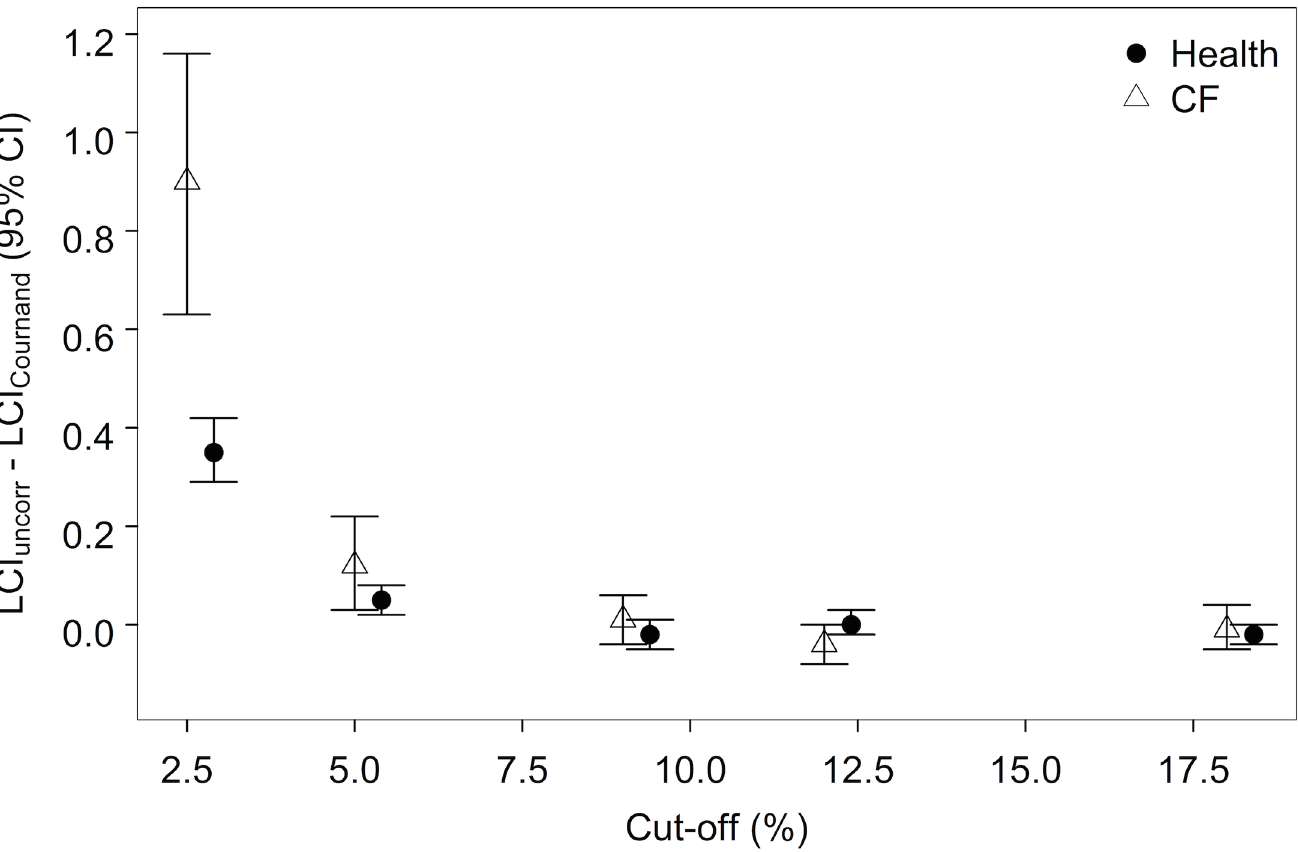
Fig 5. Within-subject difference between uncorrected LCI N2 and LCI N2 corrected for tissue N 2 excretion (LCI Cournand ) at different washout cut- offs. The difference was progressively smaller when calculatedat earliercut-offs of the washout in both health and CF.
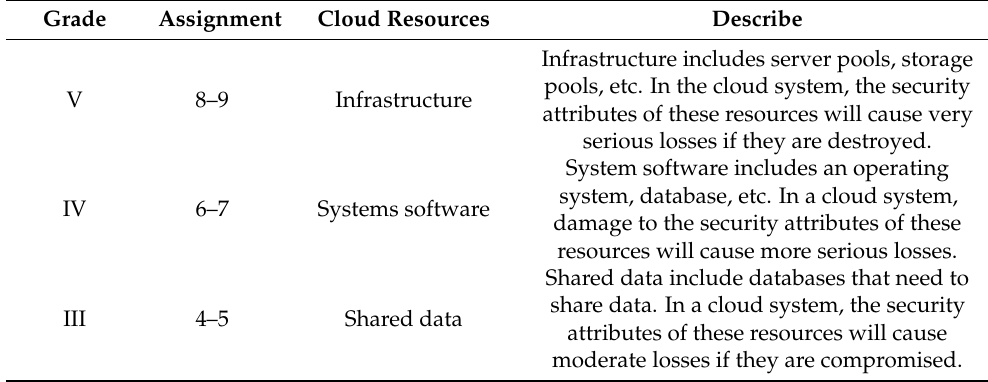
Table 3. Value level of medical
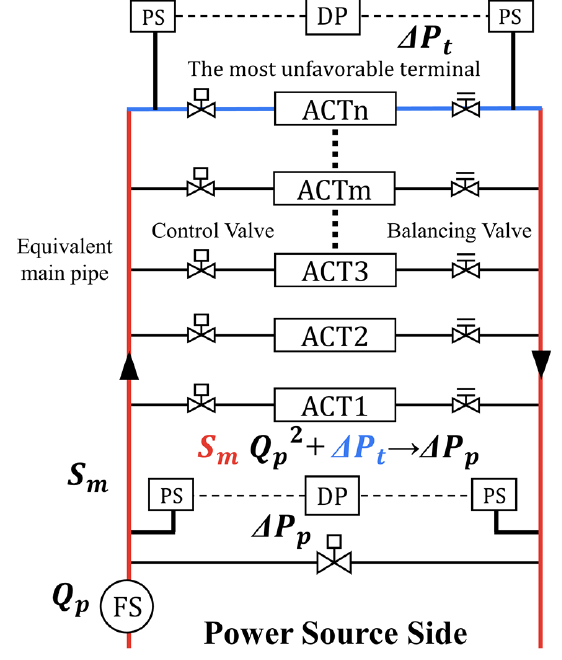
Figure 2. A typical air conditioning water system. ACT represents the air conditioner terminal; DP represents differential pressure; PS represents pressure sensor; FS represents the flow sensor; Q p represents the flow rate of the supply and return main pipeline; S m represents the impedance of equivalent main pipe; ∆ P p represents the differential pressure of the water supply and return main pipe; and ∆ P t represents the differential pressure of the most unfavorable terminal branch pipe.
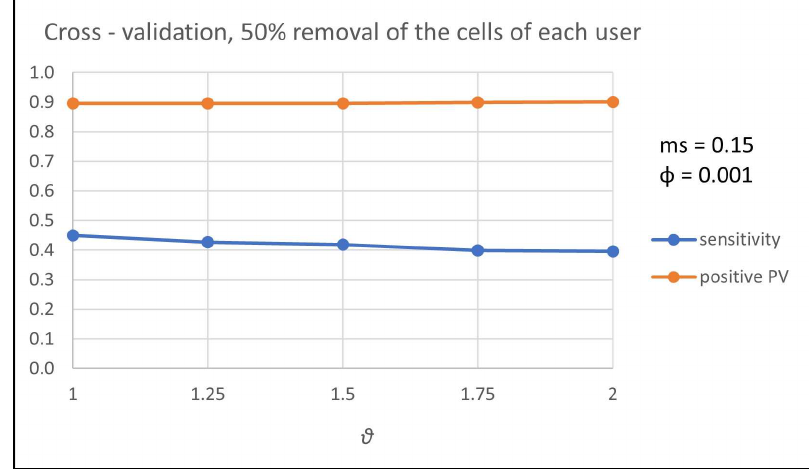
Figure 3. Cross-validation results (100% removal, with respect to minimum support).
Question: In a single sentence, describe what this figure presents.
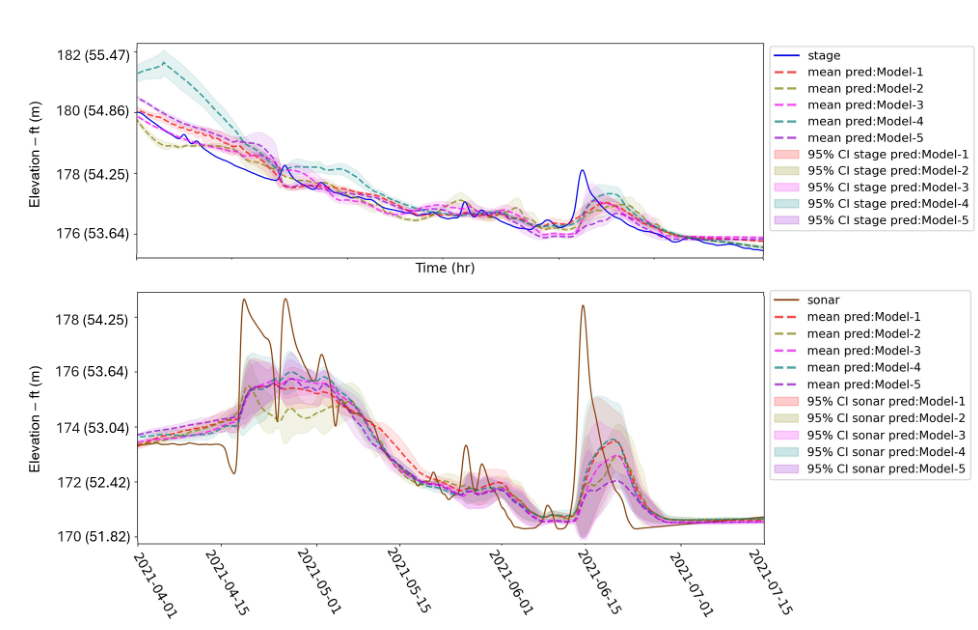
Answer: Stage (top) and Sonar (bottom) predictions of top-5 models selected by the meanMAE policy, showing the mean and 95% confidence interval over the test dataset - Luckiamute bridge.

=-=-=-=-=

## Exercise instructions
Give again, word for word, the lines above from the first one through the one containing "Table 3. Value level of medical"; no pictures.

## Result of this task
Fig 5. Within-subject difference between uncorrected LCI N2 and LCI N2 corrected for tissue N 2 excretion (LCI Cournand ) at different washout cut- offs. The difference was progressively smaller when calculatedat earliercut-offs of the washout in both health and CF.
Table 3. Value level of medical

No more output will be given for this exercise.